Neumann galt als Meister der eleganten räumlichen Komposition, die er mit viel Einfallsreichtum immer wieder neu variierte. Er verband in seinem Werk Elemente des französischen, österreichischen und italienischen Barock. Als seine berühmteste Kirche gilt die 1743 begonnene, den 14 Nothelfern geweihte, Wallfahrtskirche Vierzehnheiligen, oberhalb von Staffelstein in Oberfranken. Sie wurde erst 19 Jahre nach seinem Tod, 1772, vollendet.

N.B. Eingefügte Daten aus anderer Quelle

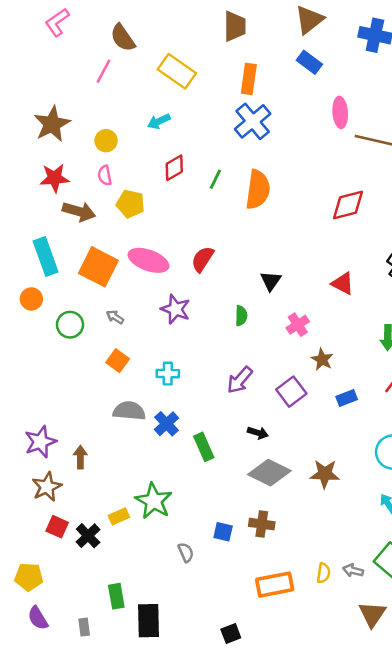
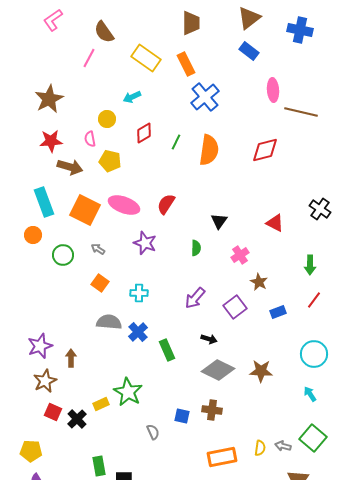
orange rectangle: (249, 79) -> (186, 64), moved, turned -35
yellow circle: (106, 141) -> (107, 119), moved
red diamond: (348, 205) -> (265, 150), moved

Unter dem barocken Baustil versteht man einen architektonischen Stil, der im frühen 17. Jahrhundert in Italien entstand und über eineinhalb Jahrhunderte hinweg Europa und die Neue Welt in unterschiedlichen Ausprägungen dominierte. Besonders Frankreich entwickelte den Stil architektonisch weiter. Im Barock vereinen sich Architektur, Bildhauerei, Malerei und dekorative Künste zu einem großen Gesamtkunstwerk.
Am besten ist, ihr schaut euch eines der spätbarocken Schlösser einmal genauer an, dann wird euch auffallen, wie oft sich das Auge des Betrachters doch tatsächlich getäuscht sieht. Wie oft, der Schein und nicht das Sein zählt.